The baby is on his stomach, lying in his diaper with his arms and legs spread out, as if he’s been strip-searched. He’s smiling now, staring up at them.
“He’s beginning to recognize us,” Mia says. “He’s starting to distinguish between friend and foe.”
She goes into the kitchen, and when she returns she’s holding a brownie and a can of Reddi-wip. It’s her four-in-the-morning snack. She thought her cravings would be gone, but nursing has brought its own cravings. She sprays some Reddi-Wip onto a plate and takes a spoon to it. “Don’t even start with me.” If she’s going to feast on whipped cream, Julian likes to say, she might as well eat the real stuff, but she prefers her whipped cream in a can.
She holds her palm out to Julian; she’s showing him the Michigan mitt. And there it is, a dollop of whipped cream at the base of her thumb, where Ann Arbor lies. Her Michigan husband, she still calls him.
And now, she thinks, Look at us here. She means in New York, of course, with their baby, but also in their home, which she’s still getting used to. Once, when she was a girl, her mother rebuked her for spending five dollars on lunch, and for weeks after that she would stand incapacitated in the deli line, unable to order anything. Her mother would tell her about her own mother, who had reused old dental floss, hanging it over the shower rod to dry. So it shouldn’t surprise her that it’s taken her a while to grow accustomed to her new life, and she hopes Julian won’t begrudge her an occasional moment of guilt.
Thoug
h she’s making slow progress. Finally, she has dipped into her inheritance. She has opened a college savings plan for the baby, and she has set up a scholarship fund in her mother’s memory, with her and Olivia as the trustees.
On the coffee table sits a ceramic plate with the baby’s name and birth weight printed on it. Nine pounds, eleven ounces. Labor was hard going, and Dr. Kaplan thought she might have to do a C-section, but she managed to twist the baby’s shoulders around, and out he came.
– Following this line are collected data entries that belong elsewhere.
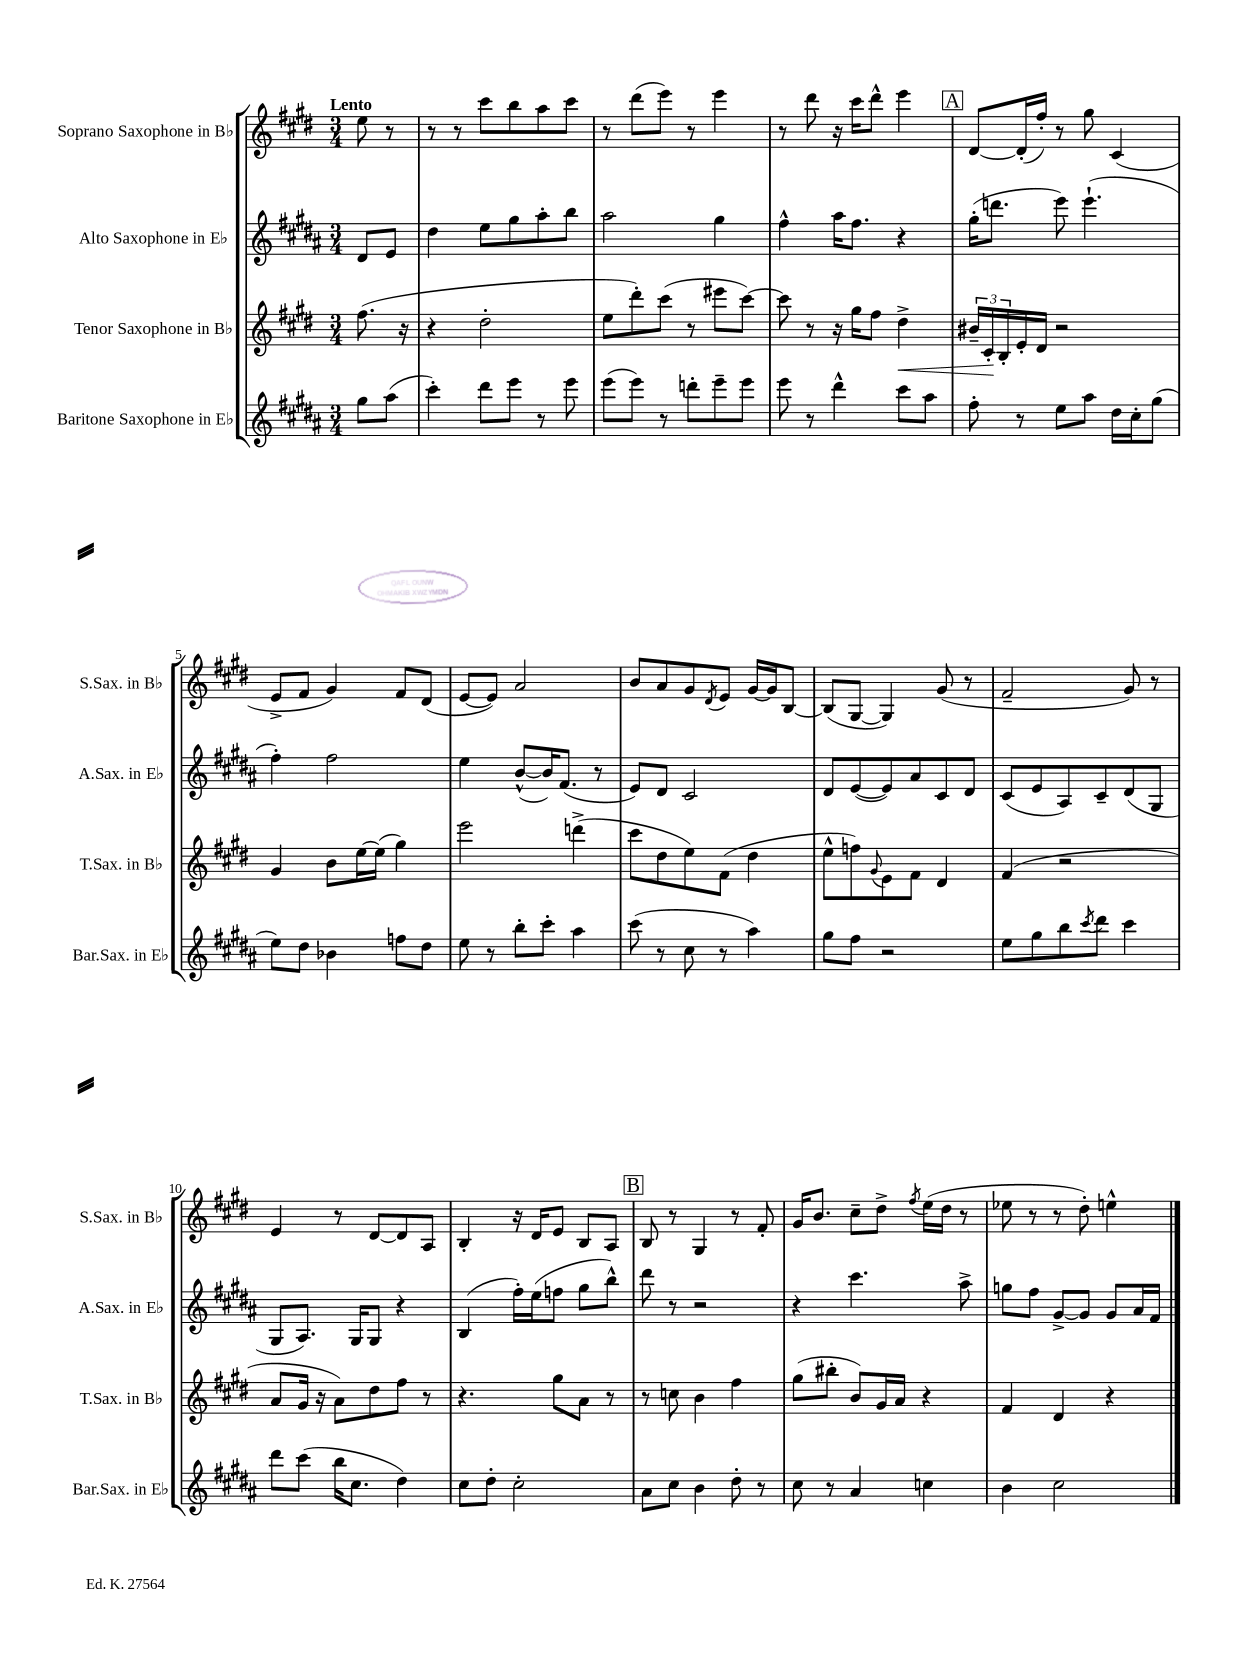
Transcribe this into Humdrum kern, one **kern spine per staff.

**kern	**kern	**kern	**kern
*staff4	*staff3	*staff2	*staff1
*clefG2	*clefG2	*clefG2	*clefG2
*k[f#c#g#d#a#]	*k[f#c#g#d#]	*k[f#c#g#d#a#]	*k[f#c#g#d#]
*M3/4	*M3/4	*M3/4	*M3/4
8gg#	(8.ff#	8d#	8ee
(8aa#	.	8e	8r
.	16r	.	.
=	=	=	=
4ccc#')	4r	4dd#	8r
.	.	.	8r
8ddd#	2dd#'	8ee	8ccc#
8eee	.	8gg#	8bb
8r	.	8aa#'	8aa
8eee	.	8bb	8ccc#
=	=	=	=
(8eee	8ee	2aa#	8r
8eee)	8ddd#')	.	(8ddd#
8r	(8ccc#	.	8eee)
8ddd'	8r	.	8r
8eee~	8eee#	4gg#	4eee
8eee	[8ccc#)	.	.
=	=	=	=
8eee	8ccc#]	4ff#^^	8r
8r	8r	.	8ddd#
4ddd#^^	16r	16aa#	16r
.	16gg#	8.ff#	16ccc#
.	8ff#	.	8ddd#^^
8ccc#	4dd#^	4r	4eee
8aa#	.	.	.
=	=	=	=
8ff#'	24b#~	(16gg#'	[8d#
.	24c#'	.	.
.	.	8.ddd	.
.	24B'	.	.
8r	16e'	.	(16d#']
.	16d#	.	16ff#')
8ee	2r	8eee)	8r
8aa#	.	(4.eee`	8gg#
16dd#	.	.	(4c#
16cc#'	.	.	.
(8gg#	.	.	.
=	=	=	=
8ee)	4g#	4ff#')	8e^
8dd#	.	.	8f#
4b-	8b	2ff#	4g#)
.	[16ee	.	.
.	(16ee]	.	.
8ff	4gg#)	.	8f#
8dd#	.	.	(8d#
=	=	=	=
8ee	2eee	4ee	[8e
8r	.	.	8e])
8bb'	.	([8b^^	2a
8ccc#'	.	16b])	.
.	.	(8.f#	.
4aa#	(4ddd^	.	.
.	.	8r	.
=	=	=	=
(8ccc#	8ccc#	8e)	8b
8r	8dd#	8d#	8a
8cc#	8ee)	2c#	8g#
.	.	.	8qd#
8r	(8f#	.	8e
4aa#)	4dd#	.	[16g#
.	.	.	16g#]
.	.	.	[8B
=	=	=	=
8gg#	8ee^^	8d#	(8B]
8ff#	8ff)	([8e	[8G#
.	8qqg#	.	.
2r	8e	8e])	4G#])
.	8f#	8a#	.
.	4d#	8c#	(8g#
.	.	8d#	8r
=	=	=	=
8ee	(4f#	(8c#	2f#~
8gg#	.	8e	.
8bb	2r	8A#)	.
8qccc#	.	.	.
8ddd#	.	8c#~	.
4ccc#	.	(8d#	8g#)
.	.	8G#	8r
=	=	=	=
8ddd#	8a	8G#	4e
(8ccc#	16g#	8.A#)	.
.	16r	.	.
16bb	8a)	.	8r
8.cc#	.	16G#	.
.	8dd#	8G#	[8d#
4dd#)	8ff#	4r	8d#]
.	8r	.	8A
=	=	=	=
8cc#	4.r	(4B	4B'
8dd#'	.	.	.
2cc#'	.	16ff#')	16r
.	.	(16ee	16d#
.	8gg#	8ff	8e
.	8a	8gg#	8B
.	8r	8bb^^)	8A
=	=	=	=
8a#	8r	8ddd#	8B
8cc#	8cc	8r	8r
4b	4b	2r	4G#
8dd#'	4ff#	.	8r
8r	.	.	8f#'
=	=	=	=
8cc#	(8gg#	4r	16g#
.	.	.	8.b
8r	8bb#'	.	.
4a#	8b)	4.ccc#	8cc#~
.	16g#	.	8dd#^
.	16a	.	.
.	.	.	8qff#
4cc	4r	.	(16ee
.	.	.	16dd#
.	.	8aa#^	8r
=	=	=	=
4b	4f#	8gg	8ee-
.	.	8ff#	8r
2cc#	4d#	[8g#^	8r
.	.	8g#]	8dd#')
.	4r	8g#	4ee^^
.	.	16a#	.
.	.	16f#	.
==	==	==	==
*-	*-	*-	*-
Richard John Wainwright. John after Mia’s mother, Joan, and Richard after Julian’s father, and after his grandfather and great-grandfather before him. It was what Julian himself was supposed to have been named, what he would have been named if his mother hadn’t insisted on naming him Julian.
Richard is fair-haired and blue-eyed; he looks like neither Julian nor Mia. Mia has joked that they took the wrong baby home, which got Julian sufficiently anxious that he checked their hospital bands to make sure they all matched. Later, looking at photos of Mia as an infant, he saw that she, too, had been fair-haired. And her mother had blue eyes, as does his. All the Richards of the world must have been babies once, but now, in 2006, having a baby named Richard makes Julian feel as if he’s fathered a fifty-year-old. He tried Ritchie for a few weeks, but it sounded too much like a character in a cartoon strip, so he’s taken to calling him Buddy, or Kiddo.
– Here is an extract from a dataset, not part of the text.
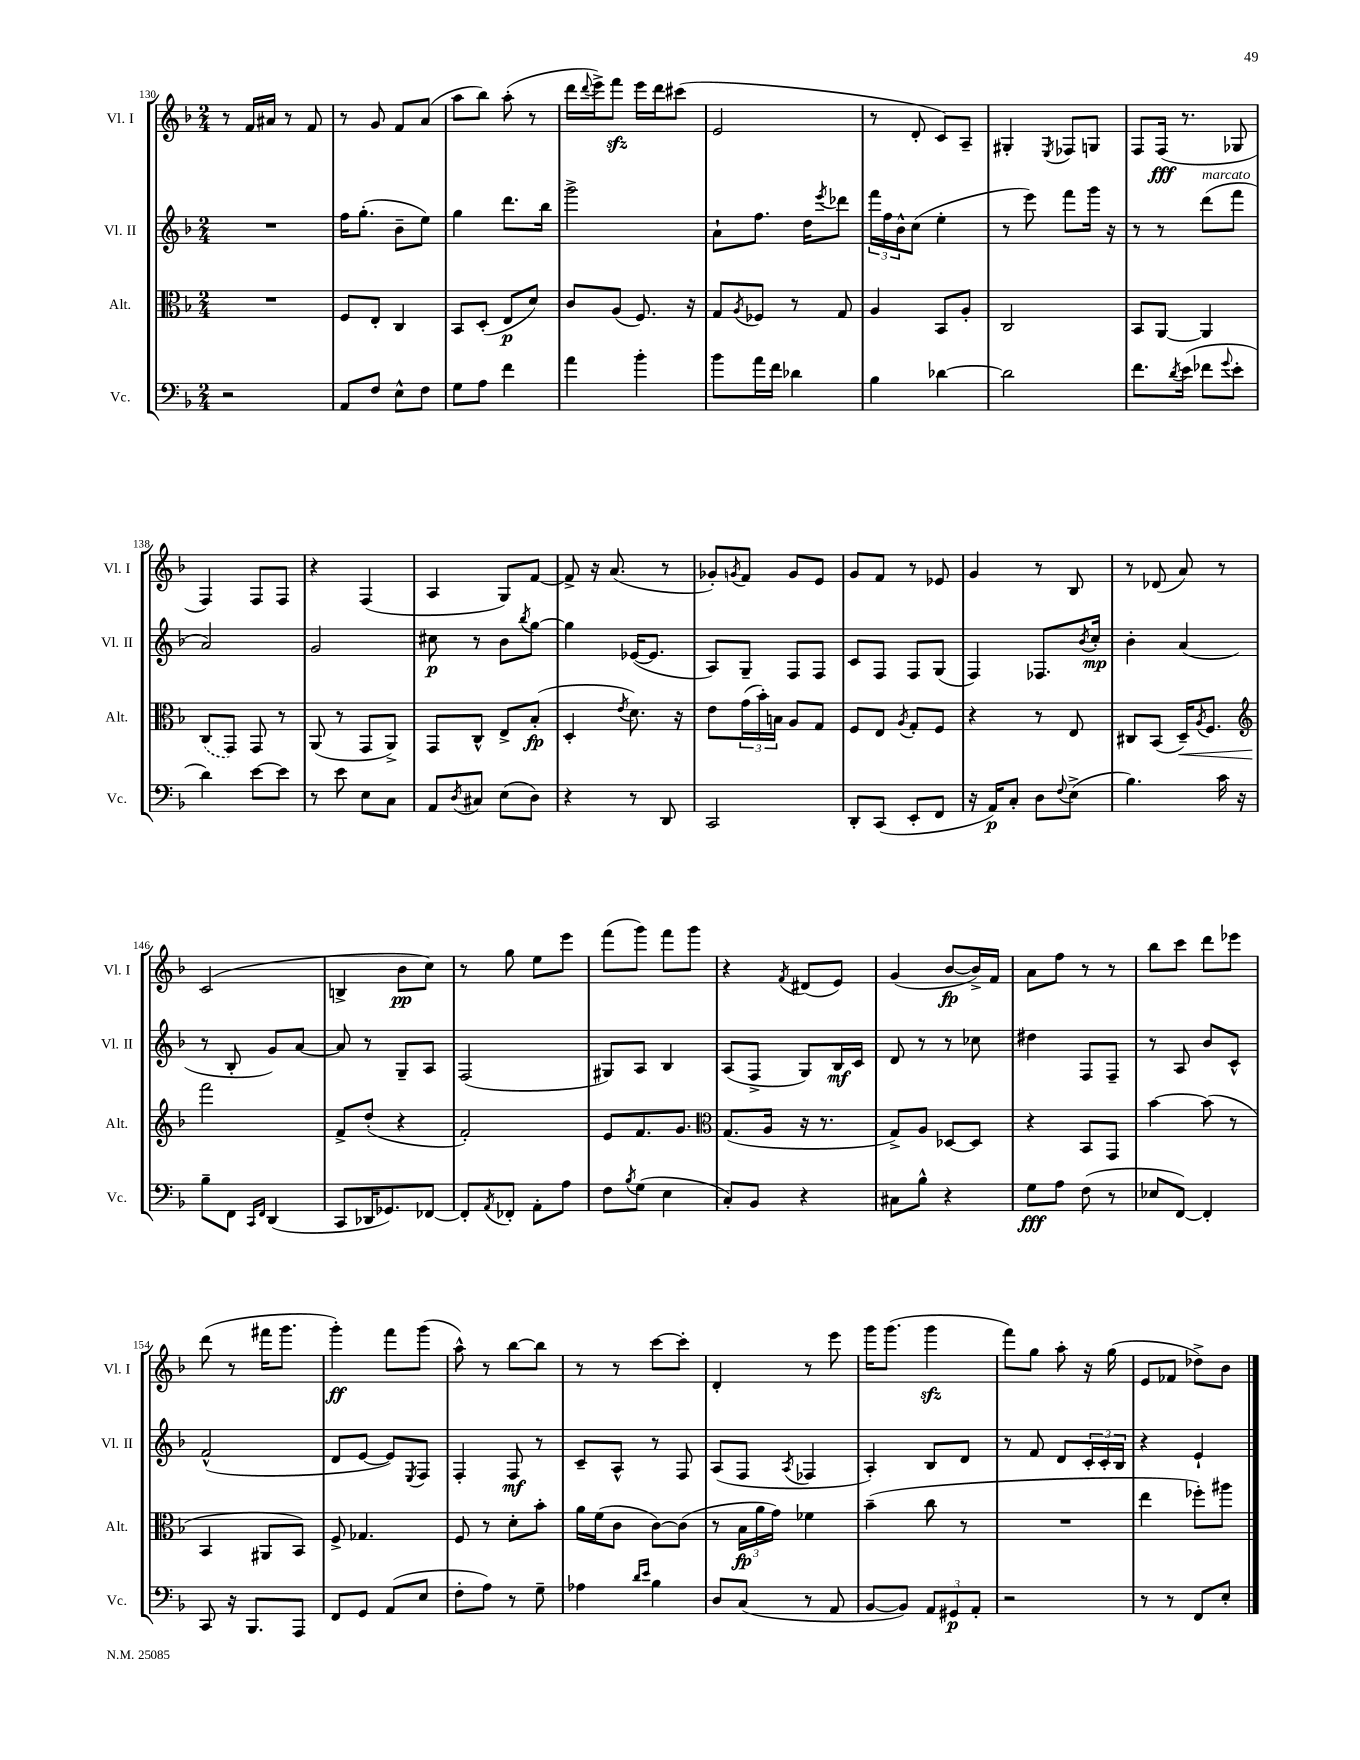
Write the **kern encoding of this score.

Dandling his son on his lap, he says, “May he grow up to be a banker.”
“Is that what you want?”
“Whatever makes him happy.”
“Maybe he’ll be a veterinarian,” she says. “He certainly has taken a liking to Cooper.” The affection is mutual, for when she comes home she finds Cooper licking Richard’s face. Sometimes she and Julian will place Richard on Cooper’s back and Cooper will walk around the living room with a paternal care they haven’t seen him display before. And Richard, laughing, will kick Cooper’s sides. He seems to think Cooper is a horse.